Bujumbura héberge la Troisième réunion du Comité Régional de Coordination(CRC) du Projet de Facilitation du Commerce et Intégration dans la région des Grands Lacs (PFCIGL).

Bujumbura héberge la Troisième réunion du Comité Régional de Coordination(CRC) du Projet de Facilitation du Commerce et Intégration dans la région des Grands Lacs (PFCIGL).

Le Ministère des Ressources Minières, Energétiques, de l'Industrie, du Commerce et du Tourisme vient de lancer à Bujumbura ce 2 février 2026 la Troisième réunion du Comité Régional de Coordination(CRC) du Projet de Facilitation du Commerce et Intégration dans la région des Grands Lacs (PFCIGL).

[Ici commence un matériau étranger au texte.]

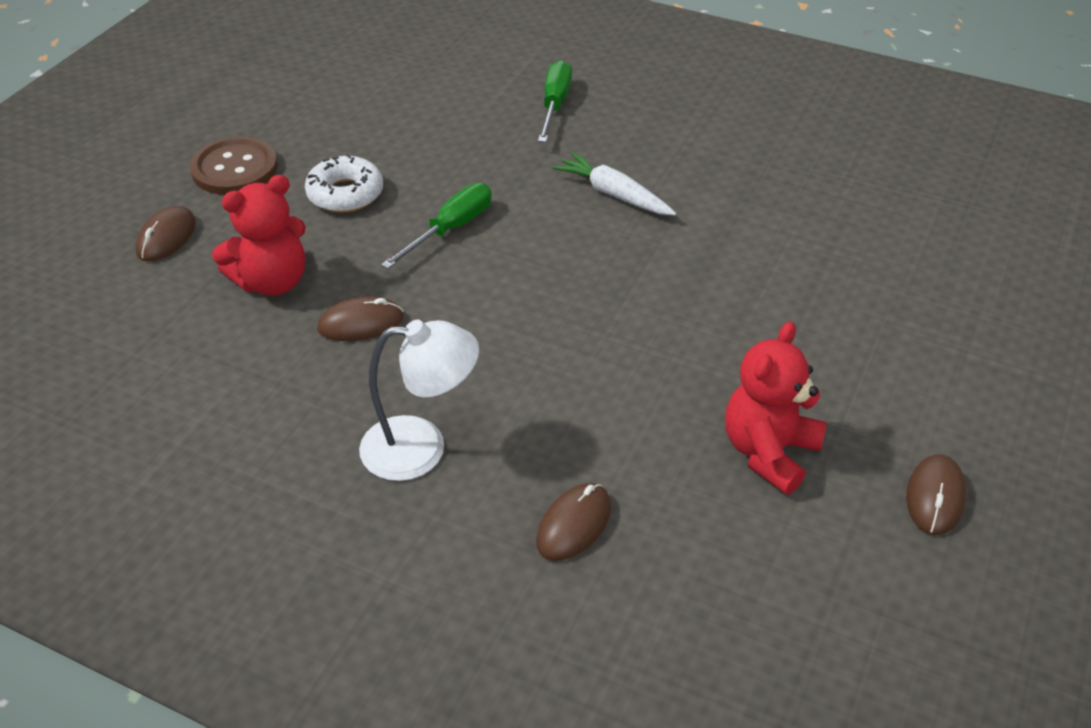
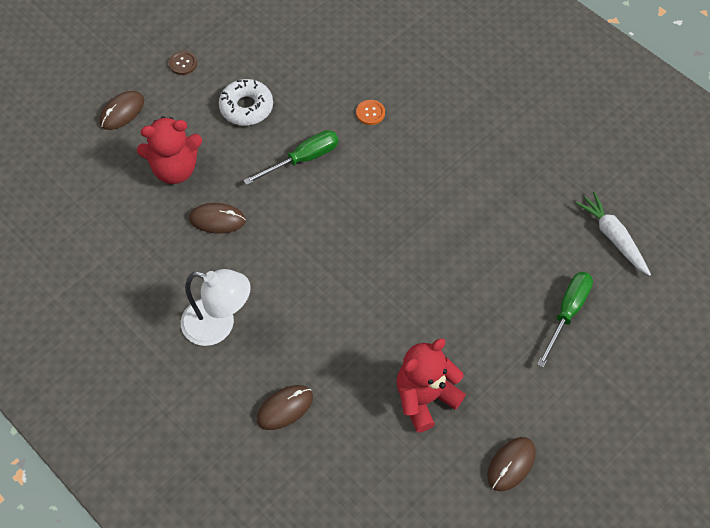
camera: 20 degrees right, 15 degrees up
(235, 168) = (183, 63): brown button -> brown button, size x0.48
(516, 163) = (370, 113): none -> orange button
(555, 105) = (421, 65): green screwdriver -> green screwdriver (567, 313)
(614, 194) = (425, 161): white carrot -> white carrot (613, 237)

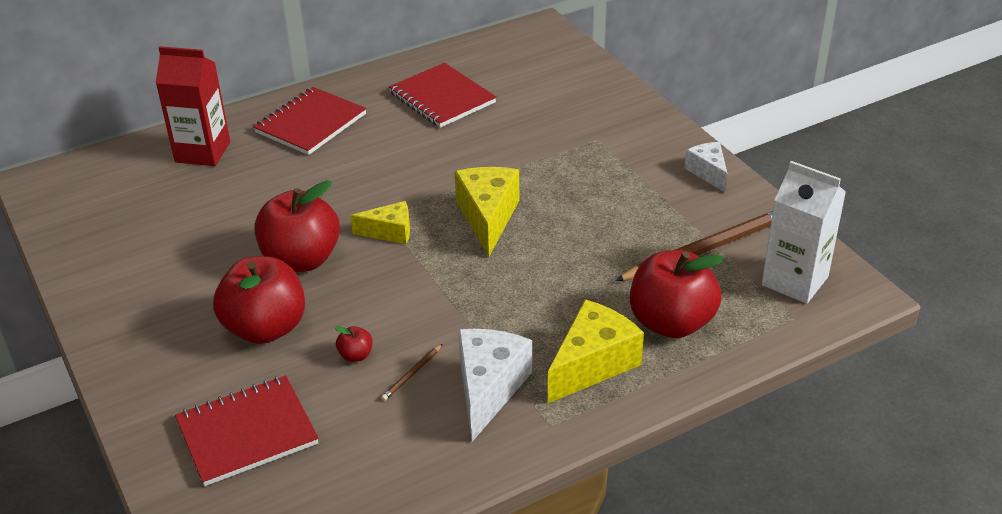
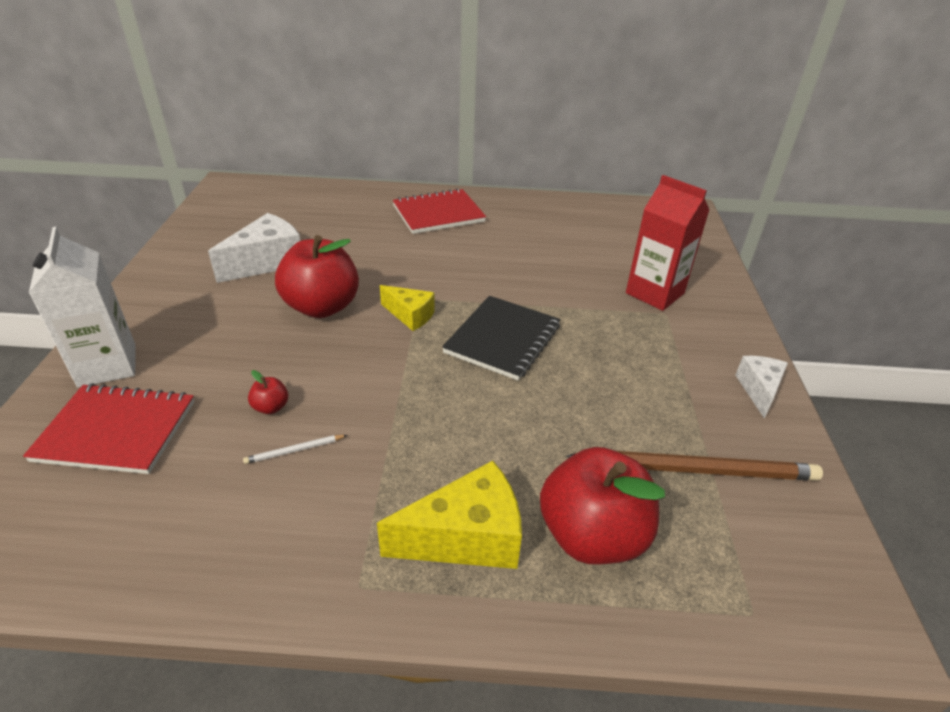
camera: 30 degrees right, 0 degrees up
(202, 152) = (345, 205): red carton -> red carton (655, 293)
(265, 328) = (235, 348): red apple -> none
(412, 374) = (295, 450): brown pencil -> white pencil
(442, 98) = (556, 232): red notebook -> none
(488, 218) = (503, 339): yellow cheese -> black notebook
(488, 389) = (342, 505): white cheese -> white cheese (267, 262)
(794, 281) = (783, 563): white carton -> white carton (107, 365)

C'est la Secrétaire Permanente audit Ministère, Mme Christine Niragira qui a donné le coup d'envoi à cette réunion en compagnie de hauts responsables du Gouvernement de la République Démocratique du Congo(RDC), du COMESA  et du Projet de Facilitation du Commerce et Intégration dans la région des Grands Lacs(PFCIGL).

Lors du Lancement la réunion, la Secrétaire Permanente au Minières, Energétiques, de l'Industrie, du Commerce et du Tourisme, a indiqué que la rencontre analysera notamment l'état d'avancement de la mise en œuvre du dudit Projet.

Les participants auront une mise à jour de la situation sécuritaire à l'Est de la RDC et son impact sur les activités du PFCIGL.

Des orientations nécessaires pour la continuation du Projet seront données, en plus d'une feuille de route y afférente qui sera élaborée lors de la réunion.

Le Chef d'équipe de Projet de la Banque mondiale qui a représenté cette organisation à la réunion, Mme Marie Christine Apedo-Amah, a réitéré la mobilisation de l'équipe de  Banque mondiale pour  l'accompagnement des Unités de Gestion et des autorités dans la mise en œuvre du Projet.

Notons que lors de la deuxième réunion du Comité Régional de Coordination du PFCIGL tenue du 14 au 16 juillet 2025 à Lusaka en Zambie, il a été décidé que le lieu de la troisième réunion  du CRC du PFCIGL soit  Bujumbura, la capitale économique du Burundi et du 02 au 04 février 2026. C'est la Coordination régionale du PFCIGL  assurée par le COMESA qui organise la troisième réunion du Comité Régionale de Coordination du PFCIGL en cours à Bujumbura.